Cette même langue incite, dans son essence même, l’apprentissage d’autres langues, dites étrangères. Elle a joué un rôle éminent dans la traduction des philosophes et historiens grecs au moment où le monde entier voyait en cette langue le plus beau véhicule de la culture.
Ainsi pour respecter la vocation de cette langue, c’est en totale cohérence qu’un élève marocain devrait arriver au baccalauréat maîtrisant au moins deux langues en plus de l’arabe classique.
Avant de polémiquer avec des dirigeants politiques qui sont au service d’une idéologie de fermeture et de régression, il faut juste regarder les faits et les réalités. Un étudiant qui arrive sur le marché du travail avec une langue unique, a peu chance de trouver un emploi. Le monde d’aujourd’hui s’est mondialisé et plus on parle de langues plus on a des chances de trouver une place dans cette planète en perpétuel mouvement et qui est impitoyable. Ceux qui y réussissent sont des éléments maîtrisant plusieurs langues étrangères, en particulier l’anglais, le français, l’espagnol et bientôt ce sera le chinois qu’on vous réclamera.
Accueillir et apprendre les langues est une nécessité qui ne se discute pas. Rien n’empêche l’étudiant d’approfondir l’étude de l’arabe classique en plus des autres langues.
Quand j’étais au collège à Tanger, nous avions des cours d’arabe assez complets et une formation linguistique de qualité. Nous arrivions au bac totalement bilingue et nous n’avions rien cédé aux langues étrangères que nous maîtrisions avec plaisir et fierté. Mon père appréciait beaucoup que ses enfants possèdent deux langues au moins. Il nous incitait en plus à apprendre une troisième langue tout en insistant sur l’importance de la langue arabe que nous devions approfondir.

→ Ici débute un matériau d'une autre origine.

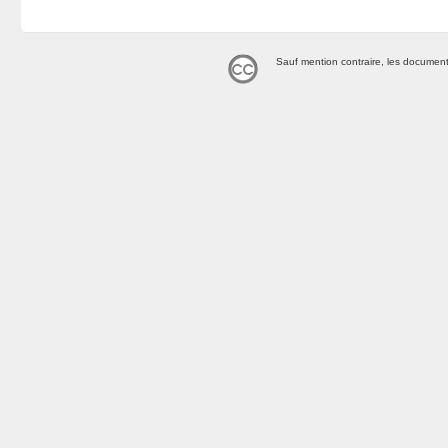
Sauf mention contraire, les document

Le débat ces derniers temps au parlement a opposé d’un côté le PJD allié à l’Istiqlal aux autres formations politiques. Les deux premiers veulent que l’enseignement des matières scientifiques se fasse en arabe et rejettent le français, craignant, d’après ce qu’a déclaré un député islamiste de «franciser le Maroc», ce que l’ancien Premier ministre Benkirane a résumé ainsi : «c’est une politique de lobbying exercée par des personnes qui cherchent à franciser la société». Les autres suivent les recommandations du Conseil supérieur de l’enseignement qui avait étudié le terrain sous la houlette de Omar Azziman, un grand intellectuel, un homme juste et ouvert sur le monde. Ces mêmes idées ont été développées par le roi Mohammed VI dans un discours prononcé le 30 juillet 2015: «Maîtriser les langues nationales et étrangères, notamment dans les filières scientifiques et techniques qui ouvrent les portes de l’insertion sociale». C’est clair, logique et vrai.
Durant le règne de feu Hassan II, pour des raisons strictement idéologiques et démagogiques, on a arabisé l’enseignement de façon improvisée et incohérente, non scientifique, pendant que les dirigeants des partis traditionalistes veillaient à ce que leurs enfants suivent les cours de la Mission française. Je crois que nous assistons aujourd’hui au même schéma. Ce serait intéressant de savoir où se trouvent les enfants des députés PJD et Istiqlaliens qui militent pour un enseignement uniquement en arabe.
Que ce soit au Liban ou en Egypte, l’arabe est certes la langue principale, mais elle est toujours accompagnée de l’anglais ou du français. On pourrait au Maroc faire un choix non politique ni idéologique mais pragmatique et donner à nos enfants la possibilité de s’enrichir en ayant à leur disposition en plus de l’arabe, une ou deux autres langues étrangères notamment dans les matières scientifiques. Il faut dégager la langue du carcan politique et idéologique. Je ne défends pas particulièrement le français ou l’anglais. Je souhaite simplement que les élèves du secteur public puissent enrichir et développer leur imaginaire dans autant de langues et de cultures possibles, surtout s’ils se destinent à parfaire leurs études supérieures dans des universités de niveau international que ce soit en Europe ou en Amérique.
Il faut être logique et regarder le monde tel qu’il est. Faire le pari de l’ouverture et de la modernité serait cohérent avec l’esprit qui a tant prévalu dans la langue arabe quand les Arabes avaient dédié leur vie à la culture dans le sens de l’universel. A l’époque, ils étaient célébrés et admirés.